Once you successfully register your application you can view its associated IDs. Some of them will be needed later to obtain an OAuth 2.0 token.
Set up client secret (application password)
In the left menu, select Certificates & secrets ⇒ click + New client secret.
Provide some description for this secret, choose expiration period, and click Add.
Immediately copy and save the newly created client secret’s Value (not Secret ID). You will not be able to view the Value later anymore.
Add app permissions
In the left menu, select API permissions ⇒ click + Add a permission.
Navigate to APIs my organization uses tab ⇒ type Office 365 Exchange in the search bar ⇒ click Office 365 Exchange Online entry.
Click Application permissions ⇒ type AccessAsApp ⇒ check IMAP.AccessAsApp and/or POP.AccessAsApp ⇒ click Add permissions.
The newly-added IMAP.AccessAsApp and POP.AccessAsApp permissions have to be approved by your organization’s administrator. Ask them to grant consent to your application by clicking Grant admin consent for [organization].
Add mailbox access permissions
Before you proceed, make sure you have AzureAD and ExchangeOnlineManagement PowerShell modules installed. If not then run the commands below to install them.
Install-Module -Name AzureAD Install-Module -Name ExchangeOnlineManagement
Next we need to fetch the principal ID for the application we just created using the Azure Portal.
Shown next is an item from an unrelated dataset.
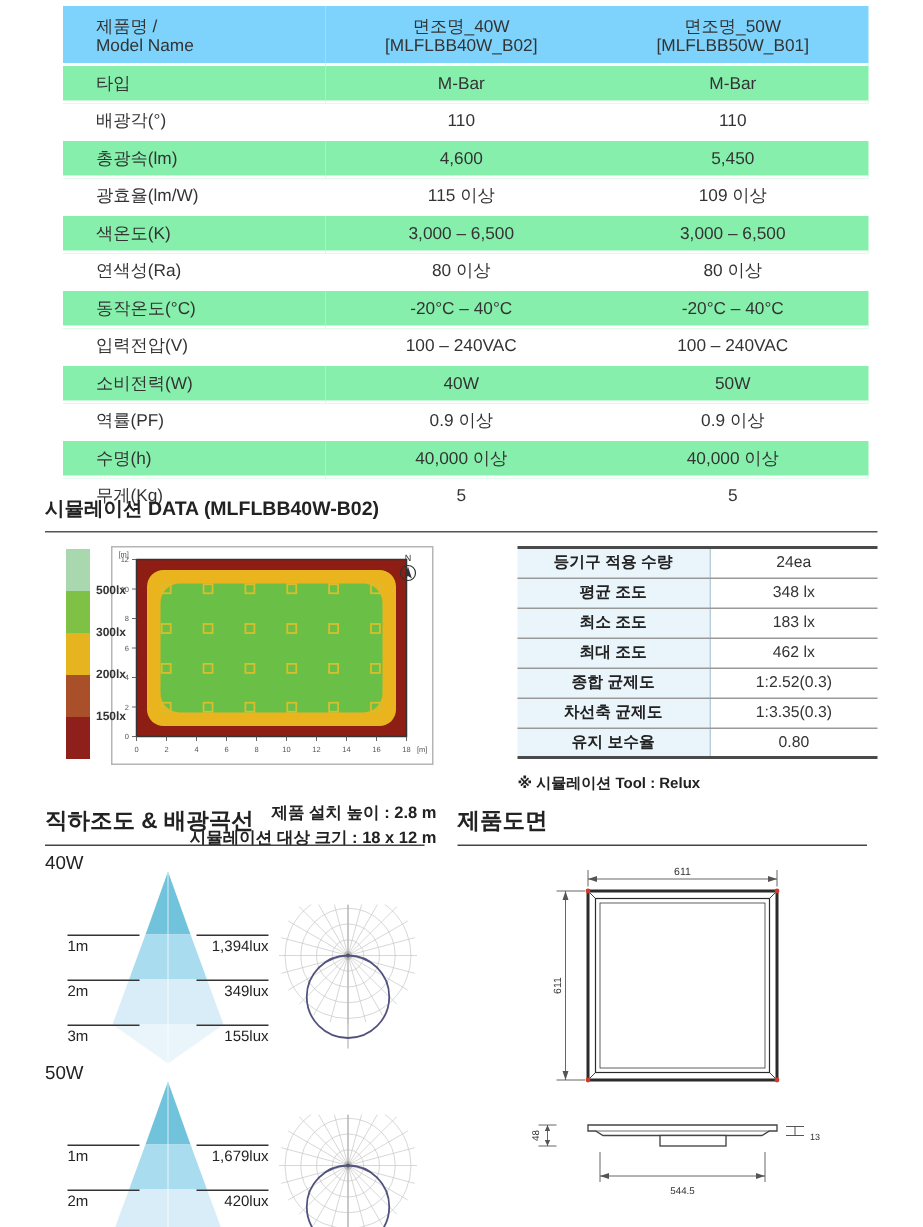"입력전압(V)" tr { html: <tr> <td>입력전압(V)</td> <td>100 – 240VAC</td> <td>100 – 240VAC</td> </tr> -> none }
Fill in the App ID and Tenant Id and run the following:
$AppId = "YOUR_APP_ID_HERE" $TenantId = "YOUR_TENANT_ID_HERE" Import-module AzureAD Connect-AzureAd -Tenant $TenantId ($Principal = Get-AzureADServicePrincipal -filter "AppId eq '$AppId'") $PrincipalId = $Principal.ObjectId
Now we need to register the service principal for your application
$DisplayName = "Service Principal for IMAP/POP3" Import-module ExchangeOnlineManagement Connect-ExchangeOnline -Organization $TenantId New-ServicePrincipal -AppId $AppId -ServiceId $PrincipalId -DisplayName $DisplayName
Add FullAccess mailbox permissions to all mailboxes you want to access from your application using:
Add-MailboxPermission -User $PrincipalId -AccessRights FullAccess -Identity "mailbox.1@domain.org" Add-MailboxPermission -User $PrincipalId -AccessRights FullAccess -Identity "mailbox.2@domain.org" Add-MailboxPermission -User $PrincipalId -AccessRights FullAccess -Identity "mailbox.3@domain.org"
At this point you have registered an application for accessing Office 365 mailboxes via IMAP or POP3 protocol and received its Application (client) ID, Client secret and Directory (tenant) ID.
These strings are going to be used by your application to authenticate to Microsoft 365 via OAuth 2.0 and receive an OAuth token. This token is then used to authenticate to Exchange Online using IMAP or POP3 protocols.